The exhaust valve 13 consists of a valve disc, which is the armature of the exhaust valve actuator 19 with a central through-hole, along the perimeter of which on its surface from the side of the electromagnetic valve 19 of the exhaust valve there is a seal 42 for closing the openings made in the exhaust part 2 of the pump housing. A spring 43 is put on the valve plate 13, one end of which abuts against the exhaust valve actuator core 36, and the other - in the annular stop 44 made on the side surface of the valve plate 13.

The design of the pump according to the second embodiment of the utility model is similar to the design of the pump according to the first, except for the design of the exhaust valve, as well as the absence of an electromagnetic drive of the specified valve.

The exhaust valve (see Fig. 2) consists of a valve plate 45, along the perimeter of which on its surface from the side of the pump housing there is a seal 46 for blocking the central opening of the exhaust part 2 of the pump housing, and a stem 47 fixed in the central part of the plate 45 with the opposite from the side seal 46 and passing through the hole of the hollow sleeve 48 with openings for the passage of gas installed in the cavity of the flange 49 of the outlet part 2 of the housing. A spring 50 is put on the stem 47, one end of which abuts against the outer surface of the plate 45 and the other against the surface of the sleeve 48. The sleeve 48 is screwed into the cavity of the flange 49 and thereby control the force of the seal and the stiffness of the valve.

The design of the pump according to the third embodiment of the utility model is similar to the design of the pump according to the second embodiment, except for the design of the inlet and intermediate valves, as well as the drive of the pump diaphragm.

An electromagnetic actuator (see FIG. 3) of the inlet valve 54 and the pump diaphragm 3 consists of a flange 51 with a central through hole fixed to the flange 52 of the inlet part 1 of the pump housing. In the hole of the flange 51, a core 34 is fixed with a central through hole, on the outer surface of which is located the drive winding 28

On the central part of the membrane 3 from the side of the inlet part 1 of the housing, the armature 53 of the actuator of the membrane 3 is fixed with a central hole in which the inlet valve is located.

The inlet valve 54 consists of a valve disc, along the perimeter of which on its surface from the side of the electromagnetic actuator there is a seal 55 for blocking the central hole made in the valve seat 56 located in the hole of the armature 53 and secured by its peripheral part 57 to the inlet housing flanges 52, 51 parts of the pump and actuator, the stem 58, one end fixed in the Central part of the valve plate 54, and the other end included in the Central hole of the valve seat 56 and the core 34. The spring 59 is fitted with a spring 59, one the end of which abuts against a guide washer 60 with holes fixed between the valve seat 56 and the actuator core 34, and the other against the stop 61, made in the form of a pin fixed to the stem 58. On the opposite end of the valve 54 from the valve stem 54 is an actuator armature 62 intake valve held by a retaining nut 63.

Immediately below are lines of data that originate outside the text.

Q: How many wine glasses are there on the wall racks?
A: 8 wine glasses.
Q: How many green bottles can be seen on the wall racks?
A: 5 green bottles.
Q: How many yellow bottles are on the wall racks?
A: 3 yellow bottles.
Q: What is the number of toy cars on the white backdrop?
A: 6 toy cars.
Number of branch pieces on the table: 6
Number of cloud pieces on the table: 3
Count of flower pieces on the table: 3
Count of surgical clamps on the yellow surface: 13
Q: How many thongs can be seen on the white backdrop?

The intermediate valve consists of a flat membrane 64, along the perimeter of which a seal 65 is placed on the side of the pump membrane, and the central part of which is fixed in the central part of the pump membrane 3.

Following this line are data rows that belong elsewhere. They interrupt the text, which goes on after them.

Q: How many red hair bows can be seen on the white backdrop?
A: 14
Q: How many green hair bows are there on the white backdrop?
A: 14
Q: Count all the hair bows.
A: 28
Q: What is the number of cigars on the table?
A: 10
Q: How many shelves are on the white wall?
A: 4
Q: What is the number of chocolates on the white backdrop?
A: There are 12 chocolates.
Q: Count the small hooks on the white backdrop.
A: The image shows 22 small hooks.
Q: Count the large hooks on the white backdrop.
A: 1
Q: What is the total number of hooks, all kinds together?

It should be noted that the seals on the inlet and outlet valves may be located differently depending on the purpose of the pump.

When using a pump to produce a vacuum, the seal can be mounted on a valve disc or seat.

When using a pump for pumping clean liquids, there may be no seal at all, and sealing is ensured by the appropriate manufacture of the surfaces of the plate and seat.

When using a pump for pumping gases or liquids, the seal can be installed on both the seat and valve disc.

The pump according to the first embodiment of the utility model is as follows.

In the initial position, the intake valve 12 is closed, the pump membrane 3 is in the upper position, the intermediate valve 4 is open, the exhaust valve 13 is closed. No voltage is applied to the windings of the inlet and outlet valve drives 28, 35.

A voltage of a certain polarity of the 1st level is supplied to the winding 28 of the main drive of the intake valve 12. Current flows through the winding. The force acts on the armature (plate) of the intermediate valve 4, mounted on the membrane 3 of the pump. The armature is repelled from the core 34 of the actuator and acts on the membrane 15 of the intermediate valve 4, which at a certain voltage level clicks and closes the holes in the membrane 3 of the pump. Intermediate valve 4 is closed. In the closed state of the intermediate valve 4, the membrane 15 in itself creates sufficient sealing force on the seal 16.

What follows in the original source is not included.